What is required -> Set down, exactly as written, the lines from the top of the data to the line that holds "4,1,4,$2,$3,$4,$5,$6,$7,$8,$9,$2,$3,0*", and omit the pictures.

===

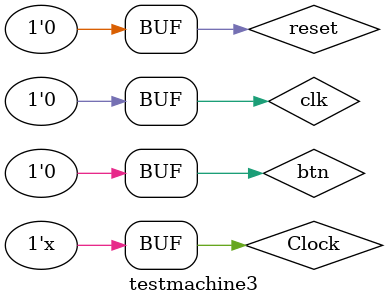
<source format=v>
`timescale 1ns / 1ps


module testmachine3;

	// Inputs
	reg reset;
	reg clk;
	reg btn;

	// Outputs
	wire [7:0] q;

	// Instantiate the Unit Under Test (UUT)
	FSM uut (
		.reset(reset), 
		.clk(clk), 
		.btn(btn), 
		.q(q)
	);
	
always #10 Clock =~Clock;
	initial begin
		// Initialize Inputs
		reset = 0;
		clk = 0;
		btn = 0;

		// Wait 100 ns for global reset to finish
		#100;
        
		// Add stimulus here

	end
      
endmodule


</source>
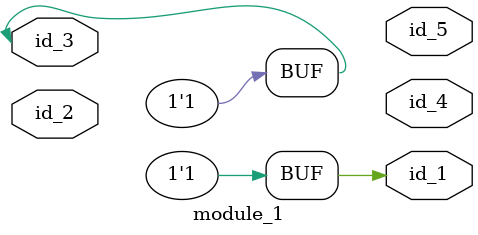
<source format=v>
module module_0;
  wire id_2, id_3;
  assign module_1.id_1 = 0;
endmodule
module module_1 (
    id_1,
    id_2,
    id_3,
    id_4,
    id_5
);
  output wire id_5;
  output wire id_4;
  inout wire id_3;
  inout wire id_2;
  output wire id_1;
  genvar id_6;
  parameter id_7 = 1;
  always @(id_6) id_3 = 1;
  always if (1);
  assign id_1 = -1;
  initial
    if (-1) begin : LABEL_0
      id_1 <= id_7;
    end
  module_0 modCall_1 ();
  wire id_8;
  localparam id_9 = -1'b0;
endmodule

</source>
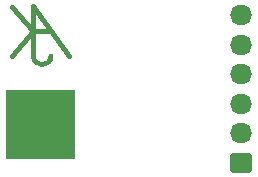
<source format=gbr>
%TF.GenerationSoftware,KiCad,Pcbnew,(6.0.2-0)*%
%TF.CreationDate,2022-03-06T07:27:12+00:00*%
%TF.ProjectId,L86,4c38362e-6b69-4636-9164-5f7063625858,rev?*%
%TF.SameCoordinates,Original*%
%TF.FileFunction,Soldermask,Bot*%
%TF.FilePolarity,Negative*%
%FSLAX46Y46*%
G04 Gerber Fmt 4.6, Leading zero omitted, Abs format (unit mm)*
G04 Created by KiCad (PCBNEW (6.0.2-0)) date 2022-03-06 07:27:12*
%MOMM*%
%LPD*%
G01*
G04 APERTURE LIST*
G04 Aperture macros list*
%AMRoundRect*
0 Rectangle with rounded corners*
0 $1 Rounding radius*
0 $2 $3 $4 $5 $6 $7 $8 $9 X,Y pos of 4 corners*
0 Add a 4 corners polygon primitive as box body*
4,1,4,$2,$3,$4,$5,$6,$7,$8,$9,$2,$3,0*
0 Add four circle primitives for the rounded corners*
1,1,$1+$1,$2,$3*
1,1,$1+$1,$4,$5*
1,1,$1+$1,$6,$7*
1,1,$1+$1,$8,$9*
0 Add four rect primitives between the rounded corners*
20,1,$1+$1,$2,$3,$4,$5,0*
20,1,$1+$1,$4,$5,$6,$7,0*
20,1,$1+$1,$6,$7,$8,$9,0*
20,1,$1+$1,$8,$9,$2,$3,0*%
G04 Aperture macros list end*
%ADD10C,0.450000*%
%ADD11RoundRect,0.250000X0.675000X-0.600000X0.675000X0.600000X-0.675000X0.600000X-0.675000X-0.600000X0*%
%ADD12O,1.850000X1.700000*%
G04 APERTURE END LIST*
%TO.C,U2*%
G36*
X102900000Y-105900000D02*
G01*
X97100000Y-105900000D01*
X97100000Y-100100000D01*
X102900000Y-100100000D01*
X102900000Y-105900000D01*
G37*
D10*
%TO.C,Logo1*%
X99400000Y-93000000D02*
X102400000Y-97200000D01*
X97600000Y-93100000D02*
X99400000Y-95100000D01*
X99400000Y-95100000D02*
X100900000Y-95100000D01*
X99400000Y-93000000D02*
X99400000Y-97200000D01*
X99400000Y-95100000D02*
X97600000Y-97200000D01*
X99400000Y-97200000D02*
G75*
G03*
X100900000Y-97200000I750000J0D01*
G01*
%TD*%
D11*
%TO.C,J1*%
X117000000Y-106250000D03*
D12*
X117000000Y-103750000D03*
X117000000Y-101250000D03*
X117000000Y-98750000D03*
X117000000Y-96250000D03*
X117000000Y-93750000D03*
%TD*%
M02*

</source>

===

Expected answer ->
<source format=v>
`timescale 1ns / 1ps


module testmachine3;

	// Inputs
	reg reset;
	reg clk;
	reg btn;

	// Outputs
	wire [7:0] q;

	// Instantiate the Unit Under Test (UUT)
	FSM uut (
		.reset(reset), 
		.clk(clk), 
		.btn(btn), 
		.q(q)
	);
	
always #10 Clock =~Clock;
	initial begin
		// Initialize Inputs
		reset = 0;
		clk = 0;
		btn = 0;

		// Wait 100 ns for global reset to finish
		#100;
        
		// Add stimulus here

	end
      
endmodule


</source>
<source format=v>
module module_0;
  wire id_2, id_3;
  assign module_1.id_1 = 0;
endmodule
module module_1 (
    id_1,
    id_2,
    id_3,
    id_4,
    id_5
);
  output wire id_5;
  output wire id_4;
  inout wire id_3;
  inout wire id_2;
  output wire id_1;
  genvar id_6;
  parameter id_7 = 1;
  always @(id_6) id_3 = 1;
  always if (1);
  assign id_1 = -1;
  initial
    if (-1) begin : LABEL_0
      id_1 <= id_7;
    end
  module_0 modCall_1 ();
  wire id_8;
  localparam id_9 = -1'b0;
endmodule

</source>
<source format=gbr>
%TF.GenerationSoftware,KiCad,Pcbnew,(6.0.2-0)*%
%TF.CreationDate,2022-03-06T07:27:12+00:00*%
%TF.ProjectId,L86,4c38362e-6b69-4636-9164-5f7063625858,rev?*%
%TF.SameCoordinates,Original*%
%TF.FileFunction,Soldermask,Bot*%
%TF.FilePolarity,Negative*%
%FSLAX46Y46*%
G04 Gerber Fmt 4.6, Leading zero omitted, Abs format (unit mm)*
G04 Created by KiCad (PCBNEW (6.0.2-0)) date 2022-03-06 07:27:12*
%MOMM*%
%LPD*%
G01*
G04 APERTURE LIST*
G04 Aperture macros list*
%AMRoundRect*
0 Rectangle with rounded corners*
0 $1 Rounding radius*
0 $2 $3 $4 $5 $6 $7 $8 $9 X,Y pos of 4 corners*
0 Add a 4 corners polygon primitive as box body*
4,1,4,$2,$3,$4,$5,$6,$7,$8,$9,$2,$3,0*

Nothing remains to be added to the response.